Ribot played acoustic guitar at this solo gig and, even though he is a master of electronica and feedback whine, there was not a pedal in sight. The energy, though, remained undimmed, as did the sense of “whatever next?” Ribot opened with covers of free-jazz saxophonist Albert Ayler and ended the evening half-singing WH Auden’s poem “Lullaby” to immaculate guitar support.
The performance began with two quiet strums, a moment’s pause, and the distinctive whine of bottleneck blues guitar. Blurred fingers pushed vibrato to extremes, a ghost of rhythmic bass strode purposefully underneath and Ribot, absorbed in making music, had absorbed his audience as well. As the piece progressed, the 12-bar form was set aside and keys and tempos changed seemingly on the spur. Ayler was the inspirational source — quotes from his “Witches and Devils”, “Bells” and more were sprinkled around. Ayler has long been in Ribot’s repertoire — he released a full-on metallic album of covers in 2005 — but rarely played as quietly or intimately as this.

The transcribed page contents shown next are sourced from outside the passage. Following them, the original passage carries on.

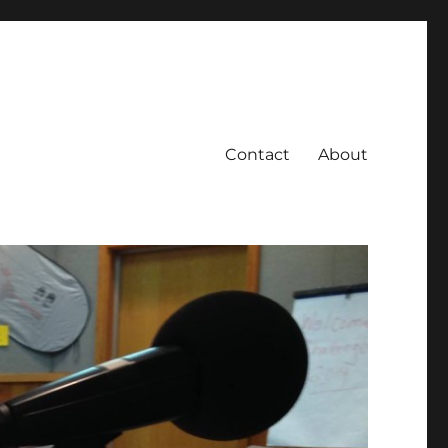
Contact
About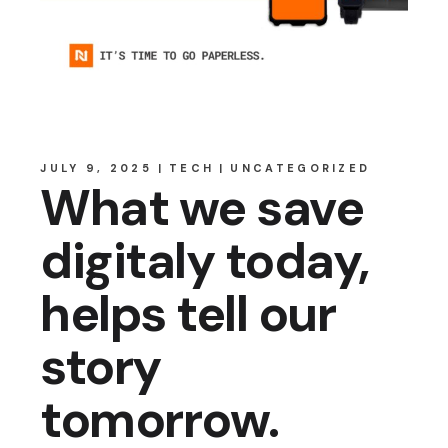
JULY 9, 2025
TECH
UNCATEGORIZED
What we save
digitaly today,
helps tell our
story
tomorrow.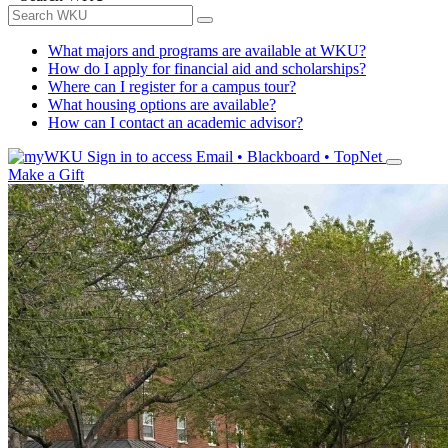
What majors and programs are available at WKU?
How do I apply for financial aid and scholarships?
Where can I register for a campus tour?
What housing options are available?
How can I contact an academic advisor?
Sign in to access
Email • Blackboard • TopNet
Make a Gift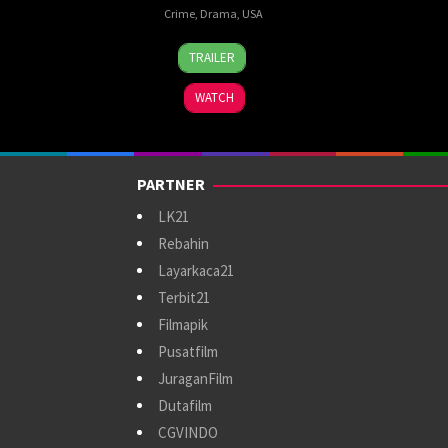
Crime
,
Drama
,
USA
10
Frank
TRAILER
Sep
Darabont
,
1994
Jesse
WATCH
V.
Johnson
,
John
R.
PARTNER
Woodward
,
Thomas
LK21
Schellenberg
Rebahin
Layarkaca21
Terbit21
Filmapik
Pusatfilm
JuraganFilm
Dutafilm
CGVINDO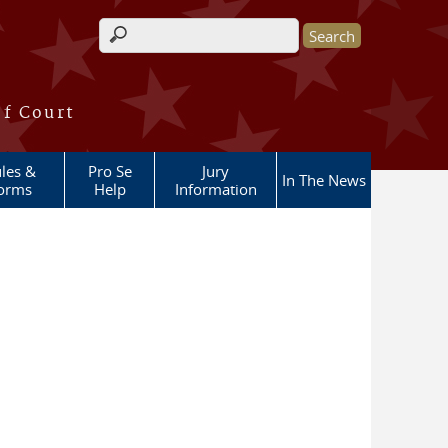
Search form
of Court
les &
Pro Se
Jury
In The News
orms
Help
Information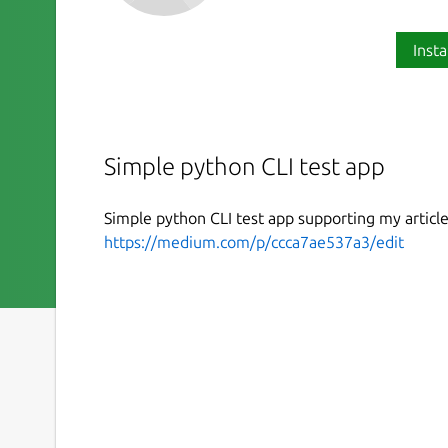
Insta
Simple python CLI test app
Simple python CLI test app supporting my articl
https://medium.com/p/ccca7ae537a3/edit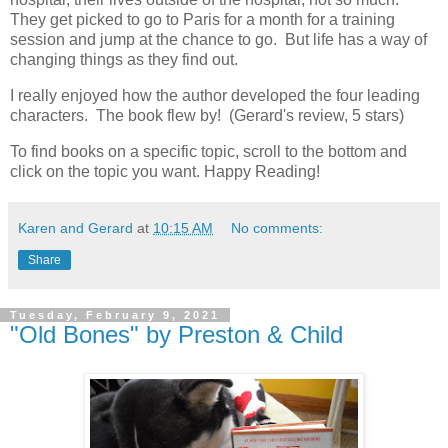
They get picked to go to Paris for a month for a training
session and jump at the chance to go. But life has a way of
changing things as they find out.
I really enjoyed how the author developed the four leading
characters. The book flew by! (Gerard's review, 5 stars)
To find books on a specific topic, scroll to the bottom and
click on the topic you want. Happy Reading!
Karen and Gerard
at
10:15 AM
No comments:
Share
Tuesday, February 9, 2021
"Old Bones" by Preston & Child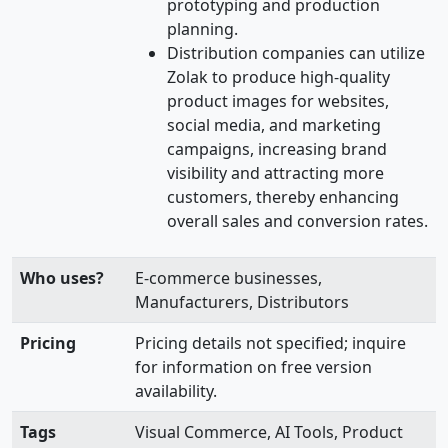
prototyping and production
planning.
Distribution companies can utilize
Zolak to produce high-quality
product images for websites,
social media, and marketing
campaigns, increasing brand
visibility and attracting more
customers, thereby enhancing
overall sales and conversion rates.
Who uses?
E-commerce businesses,
Manufacturers, Distributors
Pricing
Pricing details not specified; inquire
for information on free version
availability.
Tags
Visual Commerce, AI Tools, Product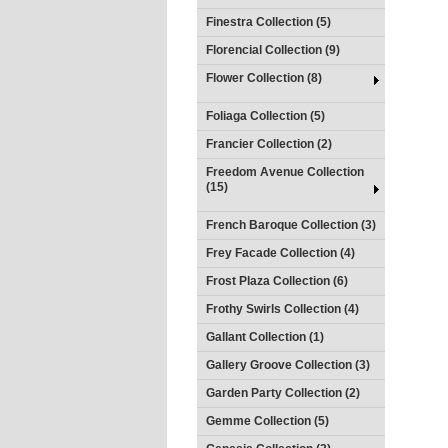
Finestra Collection (5)
Florencial Collection (9)
Flower Collection (8)
Foliaga Collection (5)
Francier Collection (2)
Freedom Avenue Collection
(15)
French Baroque Collection (3)
Frey Facade Collection (4)
Frost Plaza Collection (6)
Frothy Swirls Collection (4)
Gallant Collection (1)
Gallery Groove Collection (3)
Garden Party Collection (2)
Gemme Collection (5)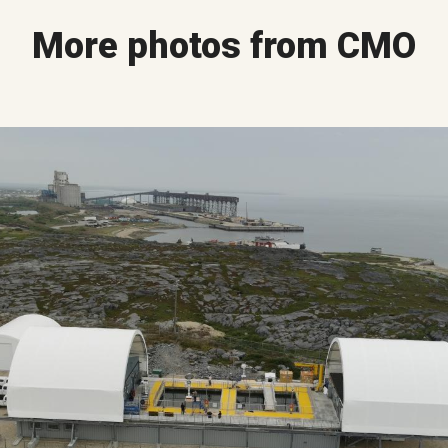
More photos from CMO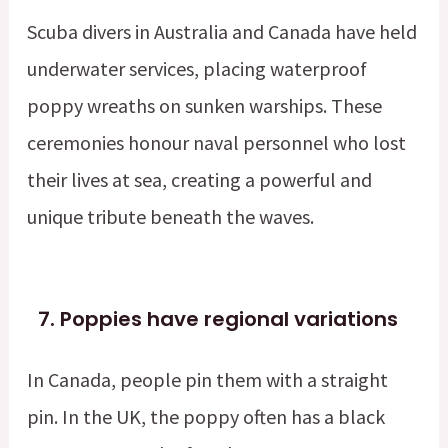
Scuba divers in Australia and Canada have held
underwater services, placing waterproof
poppy wreaths on sunken warships. These
ceremonies honour naval personnel who lost
their lives at sea, creating a powerful and
unique tribute beneath the waves.
7.
Poppies have regional variations
In Canada, people pin them with a straight
pin. In the UK, the poppy often has a black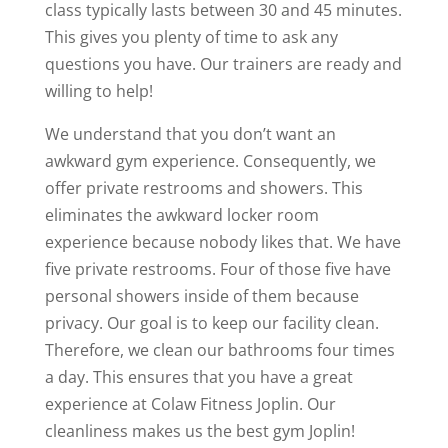
class typically lasts between 30 and 45 minutes.
This gives you plenty of time to ask any
questions you have. Our trainers are ready and
willing to help!
We understand that you don’t want an
awkward gym experience. Consequently, we
offer private restrooms and showers. This
eliminates the awkward locker room
experience because nobody likes that. We have
five private restrooms. Four of those five have
personal showers inside of them because
privacy. Our goal is to keep our facility clean.
Therefore, we clean our bathrooms four times
a day. This ensures that you have a great
experience at Colaw Fitness Joplin. Our
cleanliness makes us the best gym Joplin!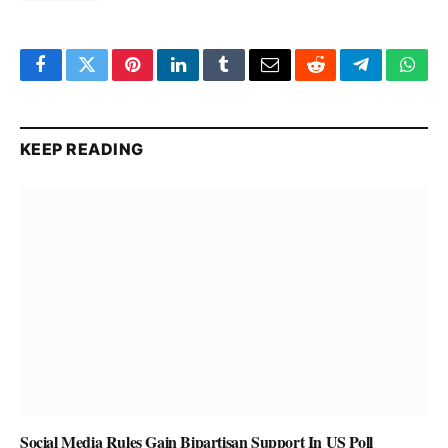
Facebook
Twitter
Pinterest
LinkedIn
Tumblr
Email
Reddit
Telegram
What
KEEP READING
Social Media Rules Gain Bipartisan Support In US Poll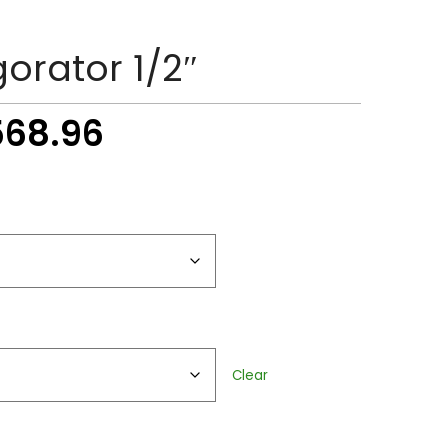
gorator 1/2″
Price
568.96
range:
$51.38
through
$2,568.96
Clear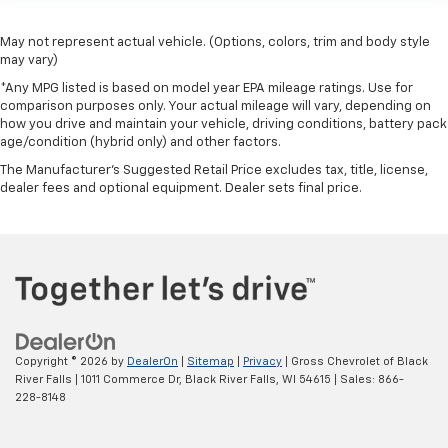
May not represent actual vehicle. (Options, colors, trim and body style
may vary)
*Any MPG listed is based on model year EPA mileage ratings. Use for
comparison purposes only. Your actual mileage will vary, depending on
how you drive and maintain your vehicle, driving conditions, battery pack
age/condition (hybrid only) and other factors.
The Manufacturer's Suggested Retail Price excludes tax, title, license,
dealer fees and optional equipment. Dealer sets final price.
Copyright © 2026
by
DealerOn
|
Sitemap
|
Privacy
| Gross Chevrolet of Black
River Falls
|
1011 Commerce Dr,
Black River Falls,
WI
54615
| Sales:
866-
228-8148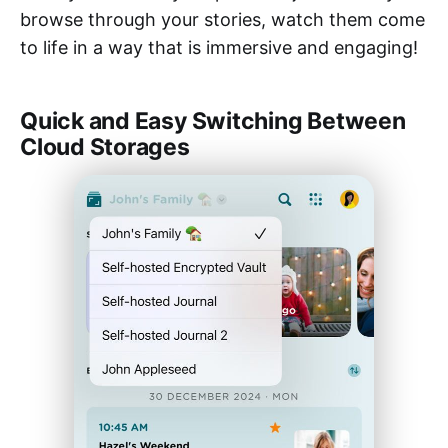
browse through your stories, watch them come
to life in a way that is immersive and engaging!
Quick and Easy Switching Between
Cloud Storages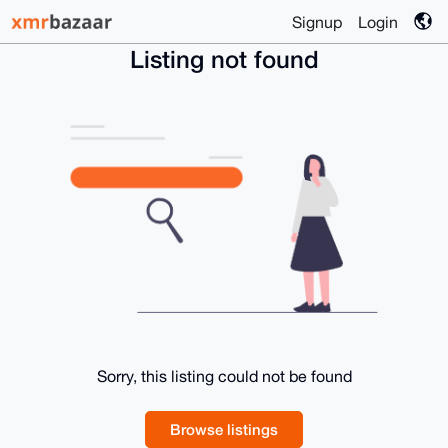
Signup
Login
Listing not found
Sorry, this listing could not be found
Browse listings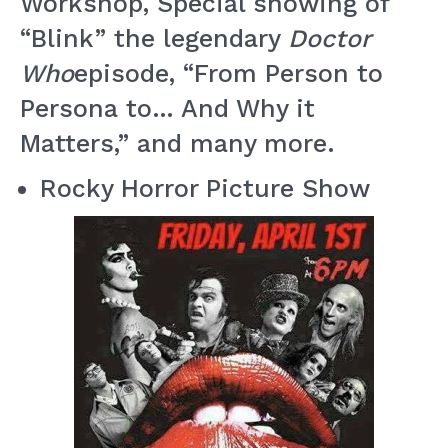
Workshop, Special showing of
“Blink” the legendary
Doctor
Who
episode, “From Person to
Persona to… And Why it
Matters,” and many more.
Rocky Horror Picture Show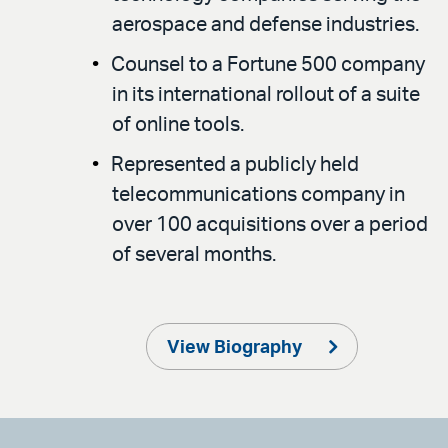
aerospace and defense industries.
Counsel to a Fortune 500 company
in its international rollout of a suite
of online tools.
Represented a publicly held
telecommunications company in
over 100 acquisitions over a period
of several months.
View Biography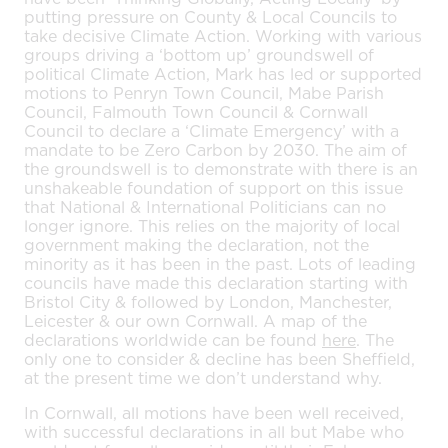
putting pressure on County & Local Councils to
take decisive Climate Action. Working with various
groups driving a ‘bottom up’ groundswell of
political Climate Action, Mark has led or supported
motions to Penryn Town Council, Mabe Parish
Council, Falmouth Town Council & Cornwall
Council to declare a ‘Climate Emergency’ with a
mandate to be Zero Carbon by 2030. The aim of
the groundswell is to demonstrate with there is an
unshakeable foundation of support on this issue
that National & International Politicians can no
longer ignore. This relies on the majority of local
government making the declaration, not the
minority as it has been in the past. Lots of leading
councils have made this declaration starting with
Bristol City & followed by London, Manchester,
Leicester & our own Cornwall. A map of the
declarations worldwide can be found
here
. The
only one to consider & decline has been Sheffield,
at the present time we don’t understand why.
In Cornwall, all motions have been well received,
with successful declarations in all but Mabe who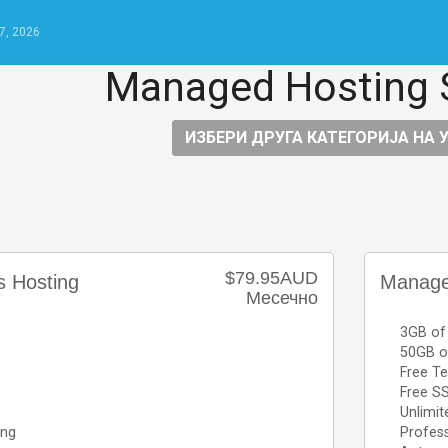
7, 2026
Managed Hosting 
ИЗБЕРИ ДРУГА КАТЕГОРИЈА НА 
$79.95AUD
 Hosting
Manage
Месечно
3GB of
50GB o
Free Te
Free SS
Unlimit
ing
Profess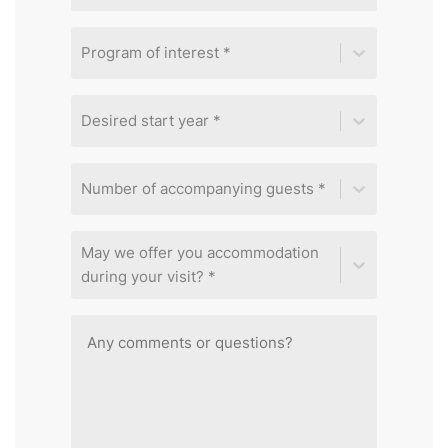
Program of interest *
Desired start year *
Number of accompanying guests *
May we offer you accommodation
during your visit? *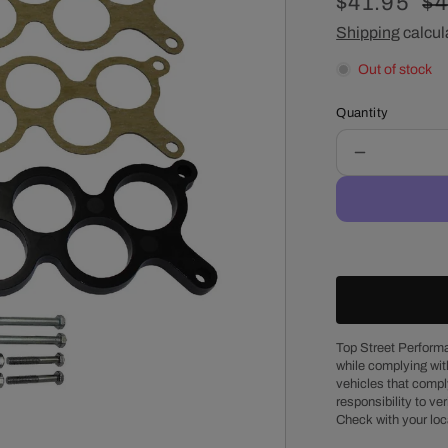
Sale
$41.95
Re
$4
price
Shipping
calcul
pr
Out of stock
Quantity
Decrease
quantity
for
Ford
5.0L
EFI
GT40
1/2&quot;
Intake
Manifold
Top Street Performa
while complying wit
Phenolic
vehicles that comply
Spacer
responsibility to veri
Check with your loc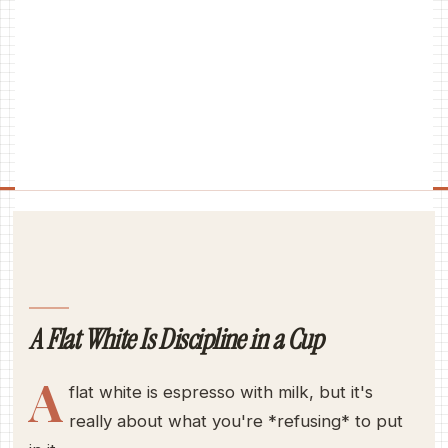
A Flat White Is Discipline in a Cup
A
flat white is espresso with milk, but it's
really about what you're *refusing* to put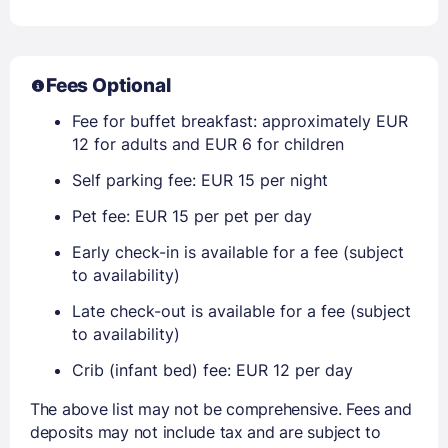
Fees Optional
Fee for buffet breakfast: approximately EUR
12 for adults and EUR 6 for children
Self parking fee: EUR 15 per night
Pet fee: EUR 15 per pet per day
Early check-in is available for a fee (subject
to availability)
Late check-out is available for a fee (subject
to availability)
Crib (infant bed) fee: EUR 12 per day
The above list may not be comprehensive. Fees and
deposits may not include tax and are subject to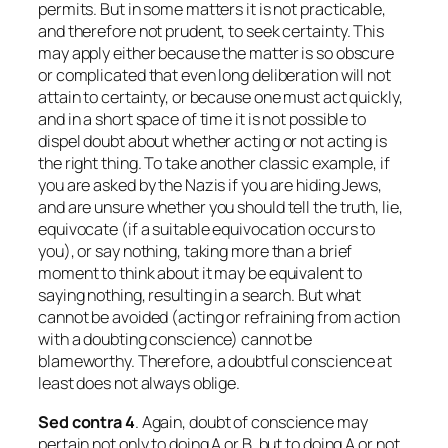
permits. But in some matters it is not practicable,
and therefore not prudent, to seek certainty. This
may apply either because the matter is so obscure
or complicated that even long deliberation will not
attain to certainty, or because one must act quickly,
and in a short space of time it is not possible to
dispel doubt about whether acting or not acting is
the right thing. To take another classic example, if
you are asked by the Nazis if you are hiding Jews,
and are unsure whether you should tell the truth, lie,
equivocate (if a suitable equivocation occurs to
you), or say nothing, taking more than a brief
moment to think about it may be equivalent to
saying nothing, resulting in a search. But what
cannot be avoided (acting or refraining from action
with a doubting conscience) cannot be
blameworthy. Therefore, a doubtful conscience at
least does not always oblige.
Sed contra
4
. Again, doubt of conscience may
pertain not only to doing A or B, but to doing A or not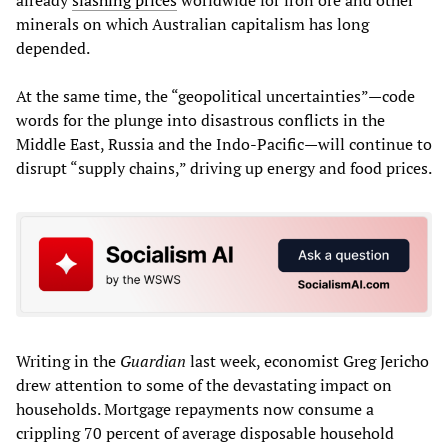
minerals on which Australian capitalism has long
depended.
At the same time, the “geopolitical uncertainties”—code
words for the plunge into disastrous conflicts in the
Middle East, Russia and the Indo-Pacific—will continue to
disrupt “supply chains,” driving up energy and food prices.
Writing in the
Guardian
last week, economist Greg Jericho
drew attention to some of the devastating impact on
households. Mortgage repayments now consume a
crippling 70 percent of average disposable household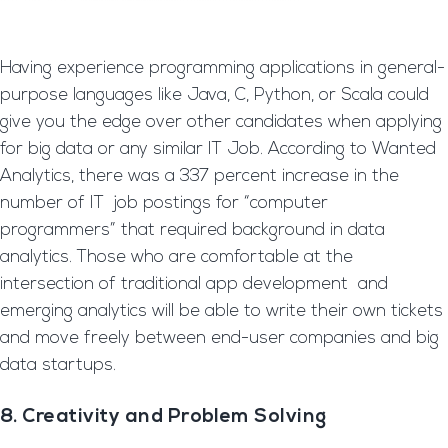
Having experience programming applications in general-
purpose languages like Java, C, Python, or Scala could
give you the edge over other candidates when applying
for big data or any similar IT Job. According to Wanted
Analytics, there was a 337 percent increase in the
number of IT job postings for “computer
programmers” that required background in data
analytics. Those who are comfortable at the
intersection of traditional app development and
emerging analytics will be able to write their own tickets
and move freely between end-user companies and big
data startups.
8. Creativity and Problem Solving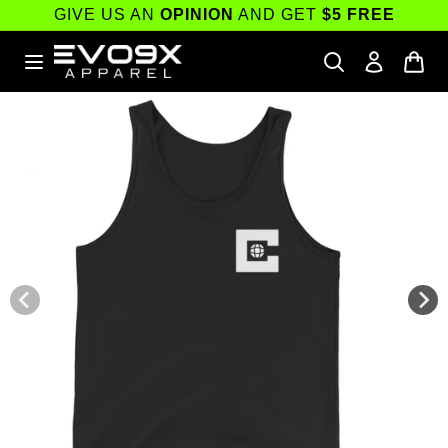
Skip to
GIVE US AN
OPINION
AND GET
$5 FREE
content
Skip to
product
information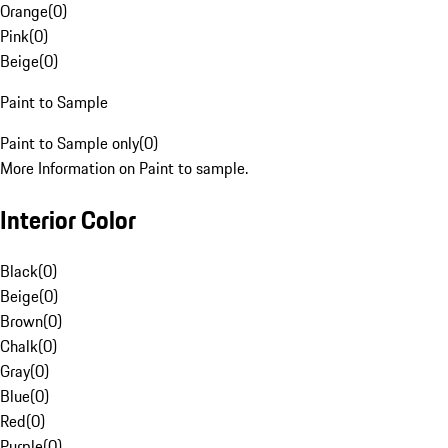
Orange
(
0
)
Pink
(
0
)
Beige
(
0
)
Paint to Sample
Paint to Sample only
(
0
)
More Information on Paint to sample.
Interior Color
Black
(
0
)
Beige
(
0
)
Brown
(
0
)
Chalk
(
0
)
Gray
(
0
)
Blue
(
0
)
Red
(
0
)
Purple
(
0
)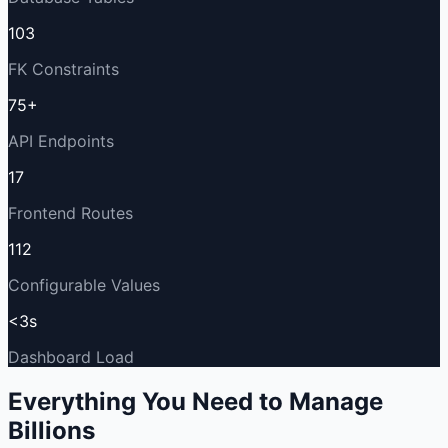
103
FK Constraints
75+
API Endpoints
17
Frontend Routes
112
Configurable Values
<3s
Dashboard Load
Everything You Need to Manage
Billions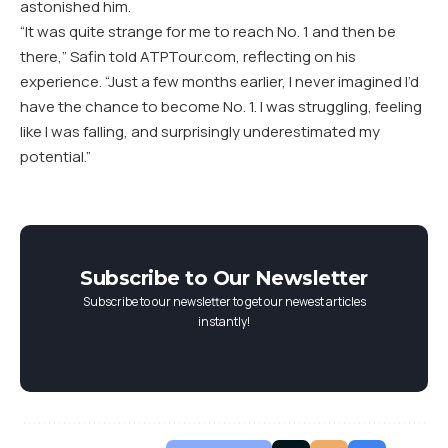
astonished him.
“It was quite strange for me to reach No. 1 and then be
there,” Safin told ATPTour.com, reflecting on his
experience. “Just a few months earlier, I never imagined I’d
have the chance to become No. 1. I was struggling, feeling
like I was falling, and surprisingly underestimated my
potential.”
Subscribe to Our Newsletter
Subscribe to our newsletter to get our newest articles
instantly!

Ribot added gravelly vocals on the country blues that followed: “You can’t escape the Hell-bound fire” captured the gist. Then two pieces written by the Haitian-American composer Frantz Casseus swam in optimism and were played relatively straight. Casseus, Ribot’s early-years guitar teacher, died in 1993, and in tribute Ribot recorded Casseus’s complete works for solo guitar the same year. The upbeat vibe was maintained with the sweet melody and bouncy rhythm of “Flicker”, a Ribot original, followed by a pause for wild cheering and a brief explanatory chat.
The set continued with sharp twists and turns, strong moods and bursts of abstraction, all held together by Ribot’s iron will. The manic picking of a traditional air — sample verse: “We beg forgiveness for our sins and now we go away” — was followed by a “Smoke Gets in Your Eyes” laden with tonal variations and Monk-like rhythmic shifts. Ribot then added passable musicianly vocals. Setting a 1990s Empire State Building guidebook to music was funny and pointed in turn. His melodramatic ode to the Brooklyn Bridge was short, and “Short Song” shorter still. Allen Ginsberg’s poem “Sometime Jailhouse Blues”, given poignant accompaniment, ended the set.
The encore conjoined a country-blues cover of Louis Armstrong’s “West End Blues” with late-period John Coltrane and signed off Auden’s poem with a perfectly placed cadence.